Conversation Piece

The Kansas City cornerbacks had the last word in the Chiefs' victory over the Falcons
September 08, 1991

The Kansas City chiefs' Albert Lewis and Kevin Ross successfully defended their title on Sunday. They are the best pair of cornerbacks in football. No one else comes close. On the opening weekend of the season, the Atlanta Falcons came to town with a pair of challengers, Deion Sanders and Tim McKyer, and departed on the short end of a 14-3 score. The battle within the battle almost read like a morality play.

The reason was McKyer. He made it personal. He ripped Lewis, a four-time Pro Bowl player, in the week before the game, on the day before the game and immediately after the game. That's his thing. McKyer's mouth got him in trouble in 1989 with the San Francisco 49ers and last year with the Miami Dolphins, and both teams wound up trading him. Tremendous talent, yes, but jeez.

"Lewis? Overrated," said McKyer last Saturday. "They protect him in zone coverage. He's not a man-to-man cornerback. Besides, how many Super Bowl rings does he have?" Ross, who has made the Pro Bowl the past two seasons, wasn't even worthy of mention by McKyer.

Cornerbacks don't normally comment on their enemy counterparts. You can ask them about the opposing wideouts or quarterbacks—the guys they square off against—but the defensive backs? They do their job, we do ours. McKyer's remarks stung Lewis. He's a proud athlete, 6'2", 195 pounds, a remarkably fluid defender who regularly clocks in the high 4.3s for the 40.

Last year, when Lewis held out for 51 days and missed the first game of the regular season, it wasn't money that bothered him. It was management's conveying a lack of respect for him by waving around a rating sheet from a stat subscriber service that ranked him 25th among defensive backs in the league and third on his own team. The matter eventually was settled, after apologies were offered by the front office. So you can understand that McKyer's remarks last week definitely bothered Lewis.

"When a guy talks that much," Lewis said on Saturday, "he's covering up something. McKyer has talent, but he'd be better off if he shut up. All the times he's been traded—the only thing he ever made was All-Airport."

Sanders, who carries his Prime Time image even into a noon game in Kansas City, is a chatty guy, too, but he doesn't bother people the way McKyer does. Early in the week Sanders appeared on Kansas City linebacker Derrick Thomas's radio show. They're native Floridians and old buddies from their college football days; Thomas even picked Sanders up in a limo the night before the game and took him to dinner.

"If [Chiefs quarterback] Steve DeBerg's an inch off on his passes, you're gonna see the longest high-step in Arrowhead Stadium history," Sanders said on the show, but everyone just smiled.

"That's Deion," Ross says. "He likes to have a few laughs. The other guy's different. There's something nasty about him."

At 5'9", 182 pounds, Ross is the perfect complement to Lewis. "Little Marvin" they call him, because of his resemblance to Marvin Hagler, a compact bundle of fury who'll take your head off. "I've never lifted weights with him," Atlanta nickel-back Bobby Butler says, "but just looking at him you can tell he's spent a lot of time in the weight room."

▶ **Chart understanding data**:
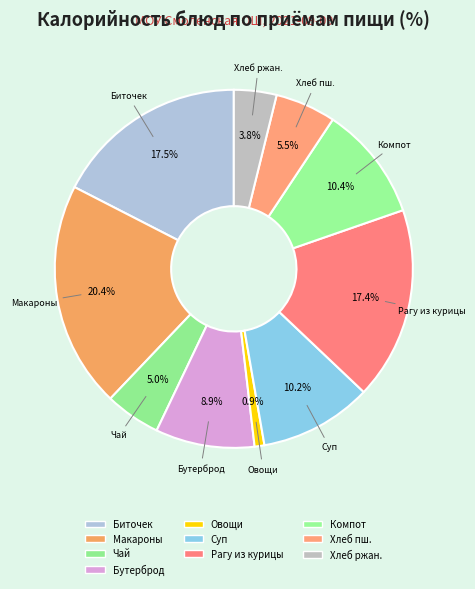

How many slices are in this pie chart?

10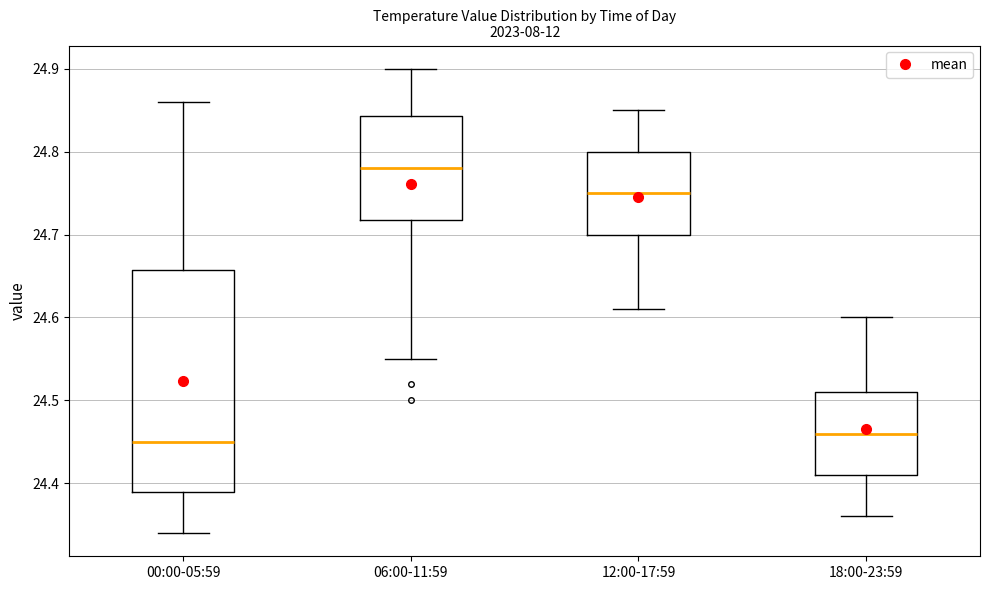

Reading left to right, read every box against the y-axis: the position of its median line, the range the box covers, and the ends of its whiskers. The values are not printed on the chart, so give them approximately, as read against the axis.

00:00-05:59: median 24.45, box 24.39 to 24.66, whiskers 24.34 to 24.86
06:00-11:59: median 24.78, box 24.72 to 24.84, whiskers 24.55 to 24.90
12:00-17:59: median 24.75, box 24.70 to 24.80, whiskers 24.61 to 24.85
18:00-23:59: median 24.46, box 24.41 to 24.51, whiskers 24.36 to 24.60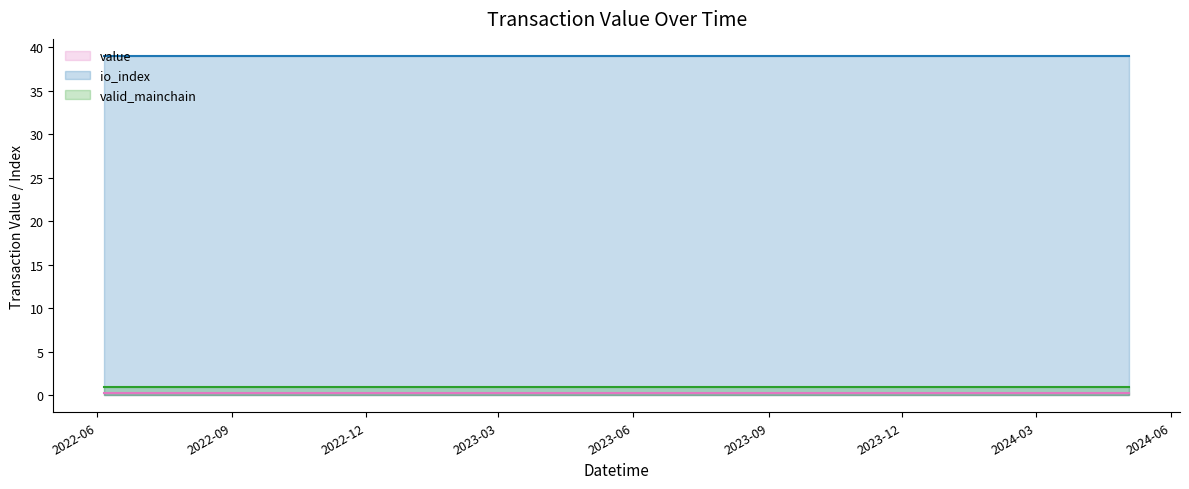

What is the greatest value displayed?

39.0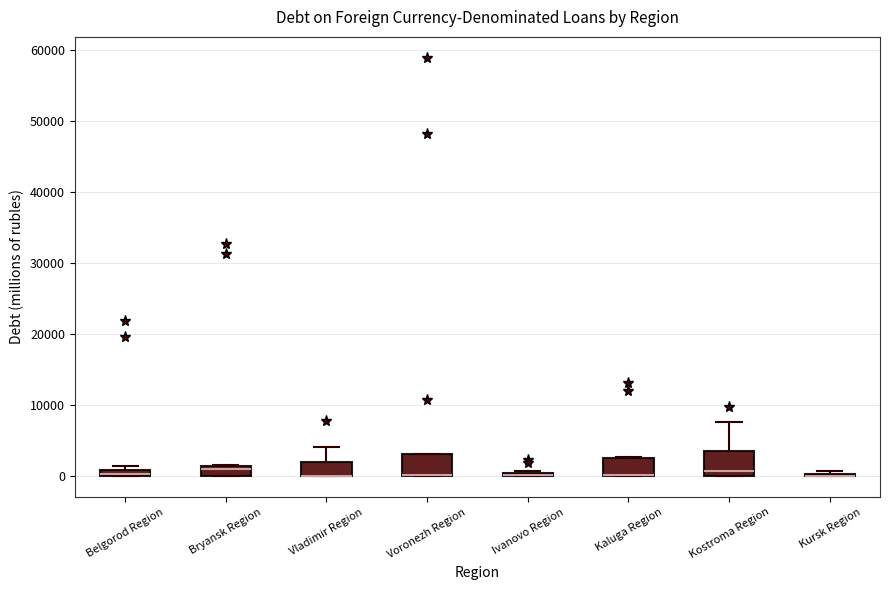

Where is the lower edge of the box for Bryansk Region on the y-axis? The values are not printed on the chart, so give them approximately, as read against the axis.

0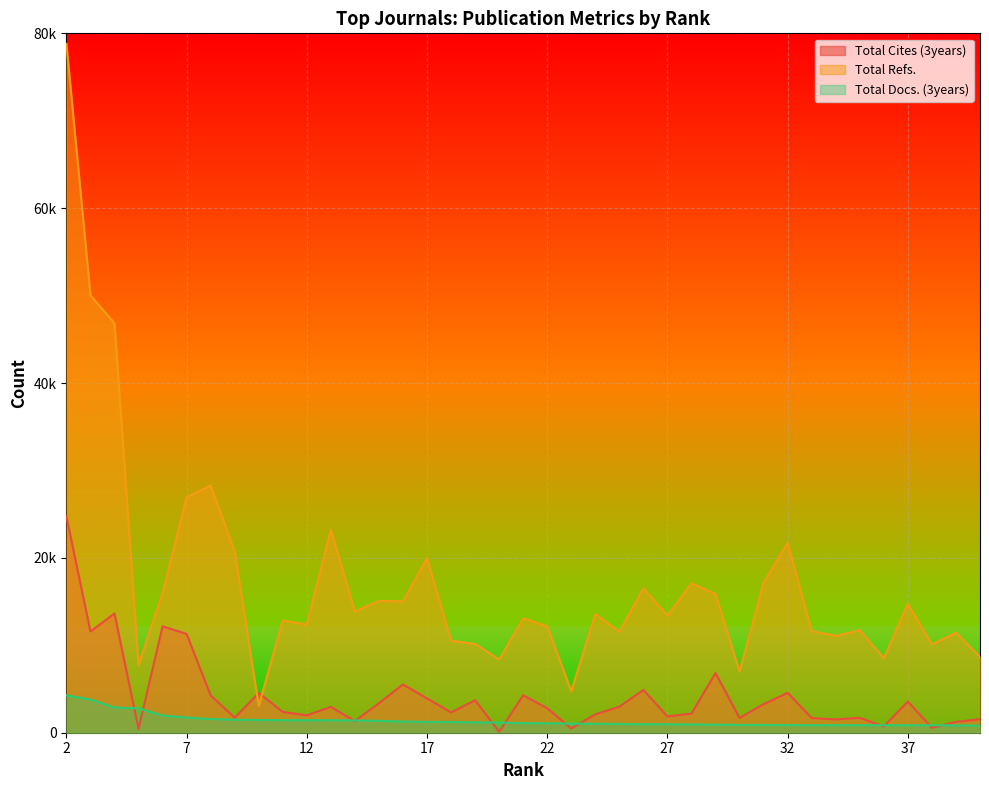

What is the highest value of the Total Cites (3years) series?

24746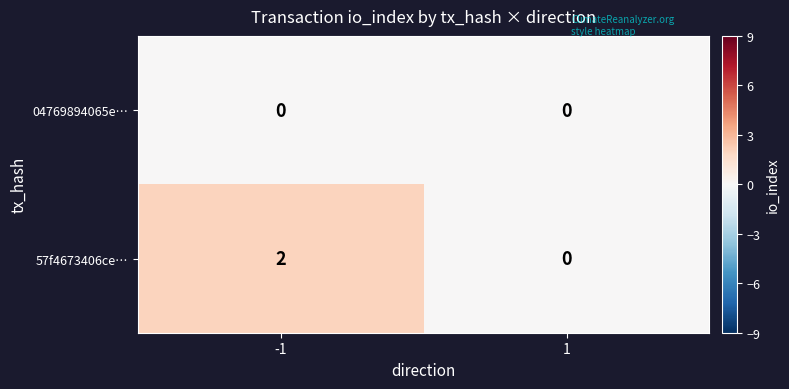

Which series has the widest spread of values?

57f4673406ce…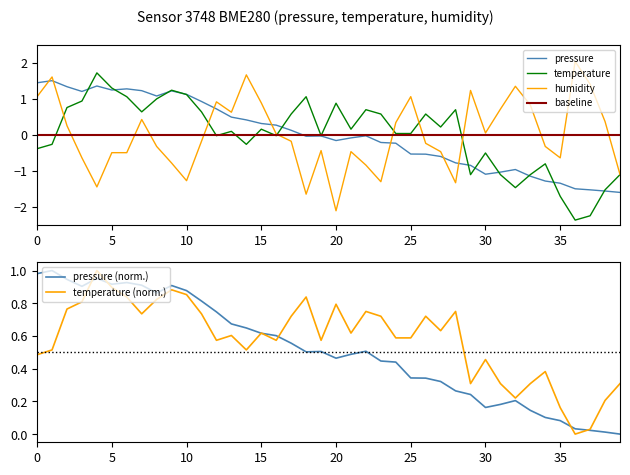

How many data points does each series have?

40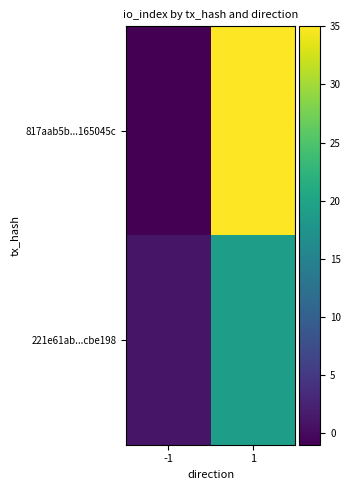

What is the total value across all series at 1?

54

▶ **Problem statement**:
Resume the article about the Kansas City cornerbacks and the Falcons game, picking up right after its last sentence. None of these lines are needed for what comes next.

▶ **Answer to this exercise**:
So the stage was set for Sunday. The Falcons' four-wideout set, the Red Gun, their version of the run-and-shoot, would be a serious test for Lewis and Ross. Kansas City's style is to pound away, but Atlanta specializes in stopping the run—the Falcons allowed a league-low 3.3 yards per carry last year—so sooner or later DeBerg would surely have to put it up. Sanders and McKyer would be waiting.

It didn't work out that way. Atlanta came out in heavy formations—three running backs and one wideout, or sometimes three runners, two tight ends and no wideouts—and chose to grind. The Falcons' first drive ate up 74 yards and almost 11 minutes and produced a field goal. When the Chiefs got the ball, they tried a little of this and a little of that, and were shut out in the first half.

Lewis was the only Chief making something happen. He cut off Atlanta's second series of the game with an interception of a Chris Miller bomb, and he ended the Falcons' next series by intercepting an overthrow to Andre Rison. He got his third pickoff when he wrestled the ball away from rookie wideout Mike Pritchard in the final quarter. Lewis was tested two more times in man coverage, and both passes were incomplete.

Ross? The Falcons tried him three times and got only a two-yard completion. That was a big moment for K.C. because it came on third-and-five midway through the fourth quarter, and on the play Ross knocked Rison out of the game. Next pair of challengers, please.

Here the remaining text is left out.